La primera conversación entre Lestat Lioncourt y Nicolas de Lenfent, en The Vampire Lestat.
“—No —insistí—. Vería una ciudad espléndida donde nacen grandes ideas en las mentes de ese populacho, ideas que habrán de iluminar hasta el rincón más oscuro de este mundo.
—¡Ah, sois un soñador! —exclamó Nicolás, pero estaba encantado. Cuando sonreía, su belleza destacaba todavía más.
—Y conoceré gente como vos —proseguí—, gente que tiene ideas en la cabeza y verbo fácil para expresarlas, y nos sentaremos en los cafés y beberemos juntos y nos enfrentaremos apasionadamente con palabras y seguiremos conversando el resto de nuestras vidas en un divino frenesí.
El alargó el brazo, me lo pasó en torno al cuello y me besó. Casi volcamos la mesa de lo felices y borrachos que estábamos.
—Mi señor, el matador de lobos —me susurró.
Con la tercera botella de vino, empecé a contar mi vida como nunca lo había hecho: expliqué lo que sentía cada día al adentrarme a caballo por las montañas, al alejarme hasta perder de vista las torres del castillo de mi padre, a cabalgar por los campos arados hasta el lugar donde el bosque parecía casi encantado.
Las palabras comenzaron a fluir de mis “labios como antes lo habían hecho de los suyos, y pronto nos encontramos hablando de mil cosas que habíamos sentido en nuestros corazones, confidencias de secretas soledades, y las palabras parecían fundamentales, como lo habían sido en aquellas raras ocasiones con mi madre. Y mientras describíamos nuestras mutuas añoranzas e insatisfacciones, nos expresábamos con gran vivacidad, con cosas como «¡sí, sí!» y «¡exactamente!», y «entiendo perfectamente a qué os referís», y «sí, claro, uno siente que no puede soportarlo», etcétera.

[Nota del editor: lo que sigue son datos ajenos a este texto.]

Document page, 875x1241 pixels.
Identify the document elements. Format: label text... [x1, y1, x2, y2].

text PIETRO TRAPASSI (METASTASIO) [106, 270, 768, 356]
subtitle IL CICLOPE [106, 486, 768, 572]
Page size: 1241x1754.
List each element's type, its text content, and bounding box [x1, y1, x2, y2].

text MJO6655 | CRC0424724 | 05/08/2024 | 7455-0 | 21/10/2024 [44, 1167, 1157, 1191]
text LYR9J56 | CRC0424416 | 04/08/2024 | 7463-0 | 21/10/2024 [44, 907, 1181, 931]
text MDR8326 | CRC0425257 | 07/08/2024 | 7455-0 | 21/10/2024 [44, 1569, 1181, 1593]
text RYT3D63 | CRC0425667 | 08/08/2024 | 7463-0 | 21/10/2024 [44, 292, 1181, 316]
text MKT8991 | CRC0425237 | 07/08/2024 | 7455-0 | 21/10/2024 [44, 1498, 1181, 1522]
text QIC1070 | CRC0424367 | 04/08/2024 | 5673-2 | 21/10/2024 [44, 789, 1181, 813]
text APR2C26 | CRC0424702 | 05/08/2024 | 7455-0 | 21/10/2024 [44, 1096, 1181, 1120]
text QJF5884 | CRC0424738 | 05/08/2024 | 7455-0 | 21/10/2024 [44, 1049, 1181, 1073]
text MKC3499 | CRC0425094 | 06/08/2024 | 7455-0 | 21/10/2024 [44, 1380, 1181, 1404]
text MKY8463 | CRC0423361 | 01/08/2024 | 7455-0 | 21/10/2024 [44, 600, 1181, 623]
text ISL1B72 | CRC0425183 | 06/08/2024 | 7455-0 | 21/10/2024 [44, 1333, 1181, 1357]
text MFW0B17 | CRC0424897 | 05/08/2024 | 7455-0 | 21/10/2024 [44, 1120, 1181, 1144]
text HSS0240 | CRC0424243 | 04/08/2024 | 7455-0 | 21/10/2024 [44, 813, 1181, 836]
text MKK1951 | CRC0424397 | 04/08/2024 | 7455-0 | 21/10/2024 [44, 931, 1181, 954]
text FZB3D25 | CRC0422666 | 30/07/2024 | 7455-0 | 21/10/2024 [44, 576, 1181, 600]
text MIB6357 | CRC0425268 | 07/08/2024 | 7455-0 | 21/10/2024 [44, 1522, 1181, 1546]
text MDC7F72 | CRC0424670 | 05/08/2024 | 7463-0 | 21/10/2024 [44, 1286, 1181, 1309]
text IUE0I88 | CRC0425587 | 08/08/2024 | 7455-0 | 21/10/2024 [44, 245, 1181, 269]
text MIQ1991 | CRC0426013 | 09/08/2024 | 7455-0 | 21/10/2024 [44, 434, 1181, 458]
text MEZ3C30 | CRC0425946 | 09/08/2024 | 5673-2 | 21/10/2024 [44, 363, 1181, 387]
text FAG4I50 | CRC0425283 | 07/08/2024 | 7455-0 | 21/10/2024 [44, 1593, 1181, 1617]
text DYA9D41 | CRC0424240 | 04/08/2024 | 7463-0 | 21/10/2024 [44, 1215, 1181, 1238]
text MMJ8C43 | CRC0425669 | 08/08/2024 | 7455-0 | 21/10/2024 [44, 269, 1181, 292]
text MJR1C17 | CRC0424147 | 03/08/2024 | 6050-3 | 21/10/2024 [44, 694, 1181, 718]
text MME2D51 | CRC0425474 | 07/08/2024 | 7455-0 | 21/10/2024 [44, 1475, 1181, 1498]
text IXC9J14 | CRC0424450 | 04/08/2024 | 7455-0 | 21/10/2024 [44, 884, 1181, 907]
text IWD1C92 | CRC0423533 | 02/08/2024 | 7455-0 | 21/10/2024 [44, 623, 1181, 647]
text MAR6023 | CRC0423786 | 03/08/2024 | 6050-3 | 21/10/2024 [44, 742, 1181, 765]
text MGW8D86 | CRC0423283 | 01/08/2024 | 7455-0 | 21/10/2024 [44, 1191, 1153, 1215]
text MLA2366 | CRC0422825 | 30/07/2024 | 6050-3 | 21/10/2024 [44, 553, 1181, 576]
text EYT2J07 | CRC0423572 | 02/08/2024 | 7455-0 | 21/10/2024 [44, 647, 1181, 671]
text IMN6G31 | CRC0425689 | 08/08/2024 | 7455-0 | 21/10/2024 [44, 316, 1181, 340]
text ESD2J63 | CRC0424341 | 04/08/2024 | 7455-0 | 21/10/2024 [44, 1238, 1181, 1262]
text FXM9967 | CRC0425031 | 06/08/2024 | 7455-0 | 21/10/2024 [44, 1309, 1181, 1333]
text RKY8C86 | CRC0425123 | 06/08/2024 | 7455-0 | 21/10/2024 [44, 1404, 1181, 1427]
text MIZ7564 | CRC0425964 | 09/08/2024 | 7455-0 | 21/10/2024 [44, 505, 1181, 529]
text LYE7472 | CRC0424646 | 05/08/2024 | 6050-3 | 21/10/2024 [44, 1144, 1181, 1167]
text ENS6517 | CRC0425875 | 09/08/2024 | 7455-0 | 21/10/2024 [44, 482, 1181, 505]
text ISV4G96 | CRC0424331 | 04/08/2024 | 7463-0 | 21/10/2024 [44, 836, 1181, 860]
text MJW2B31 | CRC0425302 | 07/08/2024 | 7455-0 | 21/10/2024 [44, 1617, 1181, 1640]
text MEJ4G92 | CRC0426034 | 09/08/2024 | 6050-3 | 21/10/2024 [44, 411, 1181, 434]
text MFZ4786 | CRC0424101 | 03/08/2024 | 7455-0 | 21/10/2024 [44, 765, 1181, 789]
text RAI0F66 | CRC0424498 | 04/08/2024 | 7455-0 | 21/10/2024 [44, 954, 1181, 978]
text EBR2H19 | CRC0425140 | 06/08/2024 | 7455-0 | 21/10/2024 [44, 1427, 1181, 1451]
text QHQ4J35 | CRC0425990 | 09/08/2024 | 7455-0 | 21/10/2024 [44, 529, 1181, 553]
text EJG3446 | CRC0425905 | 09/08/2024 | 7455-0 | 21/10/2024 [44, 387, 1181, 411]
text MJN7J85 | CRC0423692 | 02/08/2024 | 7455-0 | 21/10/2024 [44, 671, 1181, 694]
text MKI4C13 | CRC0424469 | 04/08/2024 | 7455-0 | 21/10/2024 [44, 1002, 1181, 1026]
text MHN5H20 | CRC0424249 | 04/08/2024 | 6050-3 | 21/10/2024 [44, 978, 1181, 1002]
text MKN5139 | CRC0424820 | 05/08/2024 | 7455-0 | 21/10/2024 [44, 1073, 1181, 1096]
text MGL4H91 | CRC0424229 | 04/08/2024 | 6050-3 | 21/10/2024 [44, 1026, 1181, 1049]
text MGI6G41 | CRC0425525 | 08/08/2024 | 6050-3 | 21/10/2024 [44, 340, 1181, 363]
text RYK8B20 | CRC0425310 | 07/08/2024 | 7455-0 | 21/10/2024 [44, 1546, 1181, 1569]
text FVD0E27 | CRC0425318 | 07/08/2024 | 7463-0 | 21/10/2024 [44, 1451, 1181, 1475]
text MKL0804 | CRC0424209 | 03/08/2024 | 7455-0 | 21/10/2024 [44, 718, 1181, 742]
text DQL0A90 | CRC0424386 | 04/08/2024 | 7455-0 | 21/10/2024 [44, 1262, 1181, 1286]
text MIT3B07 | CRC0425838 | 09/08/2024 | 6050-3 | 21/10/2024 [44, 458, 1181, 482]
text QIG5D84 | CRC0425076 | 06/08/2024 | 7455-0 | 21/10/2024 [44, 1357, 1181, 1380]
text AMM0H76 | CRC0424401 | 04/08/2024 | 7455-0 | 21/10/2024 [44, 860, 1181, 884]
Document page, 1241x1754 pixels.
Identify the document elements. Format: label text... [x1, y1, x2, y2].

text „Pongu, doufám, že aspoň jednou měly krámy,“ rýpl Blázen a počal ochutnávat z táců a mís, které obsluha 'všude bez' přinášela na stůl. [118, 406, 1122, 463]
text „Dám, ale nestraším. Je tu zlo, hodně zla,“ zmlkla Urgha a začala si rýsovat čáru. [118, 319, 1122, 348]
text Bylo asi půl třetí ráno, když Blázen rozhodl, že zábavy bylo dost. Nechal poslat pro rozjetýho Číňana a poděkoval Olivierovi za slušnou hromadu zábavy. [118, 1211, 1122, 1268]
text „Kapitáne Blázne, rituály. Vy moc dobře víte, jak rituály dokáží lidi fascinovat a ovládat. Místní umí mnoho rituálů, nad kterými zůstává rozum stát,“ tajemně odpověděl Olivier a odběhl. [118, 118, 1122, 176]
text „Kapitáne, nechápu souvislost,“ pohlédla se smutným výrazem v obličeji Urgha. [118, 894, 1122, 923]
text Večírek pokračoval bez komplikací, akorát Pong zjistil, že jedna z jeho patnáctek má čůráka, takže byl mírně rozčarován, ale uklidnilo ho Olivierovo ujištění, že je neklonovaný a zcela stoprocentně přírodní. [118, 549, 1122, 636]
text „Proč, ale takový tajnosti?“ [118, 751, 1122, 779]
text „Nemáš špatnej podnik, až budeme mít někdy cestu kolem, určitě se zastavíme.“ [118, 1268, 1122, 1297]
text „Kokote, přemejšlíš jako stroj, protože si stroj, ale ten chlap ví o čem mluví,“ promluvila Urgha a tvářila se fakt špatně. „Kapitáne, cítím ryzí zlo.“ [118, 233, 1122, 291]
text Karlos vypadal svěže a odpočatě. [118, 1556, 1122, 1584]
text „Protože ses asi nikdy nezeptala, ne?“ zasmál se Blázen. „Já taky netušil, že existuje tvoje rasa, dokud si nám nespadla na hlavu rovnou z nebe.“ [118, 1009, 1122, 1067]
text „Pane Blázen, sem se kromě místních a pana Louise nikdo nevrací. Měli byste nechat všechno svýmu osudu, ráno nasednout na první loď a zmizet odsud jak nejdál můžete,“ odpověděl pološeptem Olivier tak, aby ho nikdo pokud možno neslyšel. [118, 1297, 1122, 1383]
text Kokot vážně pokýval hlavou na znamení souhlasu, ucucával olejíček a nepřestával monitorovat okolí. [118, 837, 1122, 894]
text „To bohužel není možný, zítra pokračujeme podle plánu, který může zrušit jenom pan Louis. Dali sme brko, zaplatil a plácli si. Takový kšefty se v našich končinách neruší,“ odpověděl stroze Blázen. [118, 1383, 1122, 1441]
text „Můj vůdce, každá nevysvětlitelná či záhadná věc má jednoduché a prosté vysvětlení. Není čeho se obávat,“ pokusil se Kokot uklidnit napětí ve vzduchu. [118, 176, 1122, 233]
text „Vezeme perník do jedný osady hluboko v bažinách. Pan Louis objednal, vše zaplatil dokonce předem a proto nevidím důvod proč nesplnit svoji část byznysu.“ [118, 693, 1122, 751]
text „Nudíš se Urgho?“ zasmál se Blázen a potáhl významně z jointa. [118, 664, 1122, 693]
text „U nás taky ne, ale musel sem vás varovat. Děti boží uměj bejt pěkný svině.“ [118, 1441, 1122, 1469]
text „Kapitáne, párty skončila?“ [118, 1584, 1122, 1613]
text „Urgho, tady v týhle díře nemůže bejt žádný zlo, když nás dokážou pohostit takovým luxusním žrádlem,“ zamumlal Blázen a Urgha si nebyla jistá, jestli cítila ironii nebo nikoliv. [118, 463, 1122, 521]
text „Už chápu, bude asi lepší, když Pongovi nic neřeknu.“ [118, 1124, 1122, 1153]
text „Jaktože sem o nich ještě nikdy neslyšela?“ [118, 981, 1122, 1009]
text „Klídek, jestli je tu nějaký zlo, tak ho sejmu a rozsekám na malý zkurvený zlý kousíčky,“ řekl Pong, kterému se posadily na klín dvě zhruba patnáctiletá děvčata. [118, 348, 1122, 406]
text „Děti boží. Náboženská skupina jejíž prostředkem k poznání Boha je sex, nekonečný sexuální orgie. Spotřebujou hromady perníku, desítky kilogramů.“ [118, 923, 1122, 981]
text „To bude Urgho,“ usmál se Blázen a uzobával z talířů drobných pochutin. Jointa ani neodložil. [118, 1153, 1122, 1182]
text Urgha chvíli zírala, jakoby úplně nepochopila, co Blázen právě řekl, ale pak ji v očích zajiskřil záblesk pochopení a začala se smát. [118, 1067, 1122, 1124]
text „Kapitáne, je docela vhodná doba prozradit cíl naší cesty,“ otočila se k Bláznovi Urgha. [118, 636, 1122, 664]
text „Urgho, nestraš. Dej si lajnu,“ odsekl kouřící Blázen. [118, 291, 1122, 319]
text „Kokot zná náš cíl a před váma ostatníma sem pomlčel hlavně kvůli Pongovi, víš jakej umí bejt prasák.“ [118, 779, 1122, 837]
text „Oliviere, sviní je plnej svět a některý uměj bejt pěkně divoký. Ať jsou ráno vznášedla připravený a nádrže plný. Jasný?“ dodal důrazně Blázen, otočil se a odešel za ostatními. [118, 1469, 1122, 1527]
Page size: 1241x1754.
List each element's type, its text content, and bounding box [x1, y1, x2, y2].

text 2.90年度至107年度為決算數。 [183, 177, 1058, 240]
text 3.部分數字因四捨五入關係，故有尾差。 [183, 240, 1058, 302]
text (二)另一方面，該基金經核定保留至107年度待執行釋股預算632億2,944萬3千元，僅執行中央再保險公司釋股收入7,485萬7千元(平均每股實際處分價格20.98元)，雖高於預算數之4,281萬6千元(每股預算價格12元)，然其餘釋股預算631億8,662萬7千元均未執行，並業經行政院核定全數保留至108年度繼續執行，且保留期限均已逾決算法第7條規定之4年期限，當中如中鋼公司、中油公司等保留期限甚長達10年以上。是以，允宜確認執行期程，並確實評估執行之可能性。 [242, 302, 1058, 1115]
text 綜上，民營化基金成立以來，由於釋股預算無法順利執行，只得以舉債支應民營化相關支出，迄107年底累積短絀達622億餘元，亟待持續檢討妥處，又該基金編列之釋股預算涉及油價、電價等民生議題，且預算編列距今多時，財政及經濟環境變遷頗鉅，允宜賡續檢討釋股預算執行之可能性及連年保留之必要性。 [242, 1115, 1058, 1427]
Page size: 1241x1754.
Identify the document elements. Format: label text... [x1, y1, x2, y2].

Otra botella y un nuevo fuego. Le pedí a Nicolás que tocara el violín para mí y corrió a buscarlo inmediatamente a su casa.
Caía ya la tarde. El sol entraba al sesgo por la ventana y el fuego del hogar estaba muy vivo. Y... estábamos muy borrachos. No habíamos llegado a pedir la cena y yo me sentía más feliz que nunca en mi vida. Me acosté en el apelmazado colchón de paja del camastro con las manos detrás de la cabeza, observándole mientras sacaba el instrumento. Se llevó el violín al hombro y empezó a puntear las cuerdas mientras las afinaba ajustando las clavijas. Después levantó el arco y lo dejó caer con fuerza sobre las cuerdas arrancando las notas del violín. Y cada una de ellas era translúcida y vibrante. Nicolás tenía los ojos cerrados, la boca un poco distorsionada, el labio inferior ligeramente ladeado; y lo que me encogió el corazón casi tanto como la propia tonada fue ver cómo todo su cuerpo se fundía en la música, cómo su alma se apretaba al instrumento como si fuera un sensible oído más.
Jamás había escuchado música como aquélla, tales vigor e intensidad, los rápidos y brillantes torrentes de notas que surgían de las cuerdas. Estaba interpretando una pieza de Mozart y tenía toda la alegría, la ligereza y el intenso encanto de cuanto Mozart escribió.
Cuando terminó, yo estaba mirándole, y me di cuenta de que yo tenía mi cabeza apretada entre ambas manos.
—¿Qué os sucede, monseñor? —exclamó él, casi con impotencia. Me puse en pie y le estreché entre mis brazos y le besé en ambas mejillas y besé el violín.
—Deja de llamarme monseñor —le dije—. Llámame por mi nombre.
Me tendí de nuevo en la cama y hundí el rostro en el brazo y rompí a llorar y, una vez hube empezado, no pude parar.
El se sentó a mi lado, me abrazó y me preguntó por qué lloraba, y, aunque no pude explicárselo, advertí que estaba abrumado por el efecto que me había producido su música. En ese instante, no había en Nicolás el menor sarcasmo, la más mínima amargura.
Creo que, esa noche, él me llevó al castillo de mi familia.
Y, a la mañana siguiente, yo estaba en la zigzagueante calle empedrada, delante de la tienda de su padre, arrojando piedrecitas a su ventana.
Y, cuando al fin asomó la cabeza, le pregunté:
—¿Quieres bajar a continuar nuestra conversación?”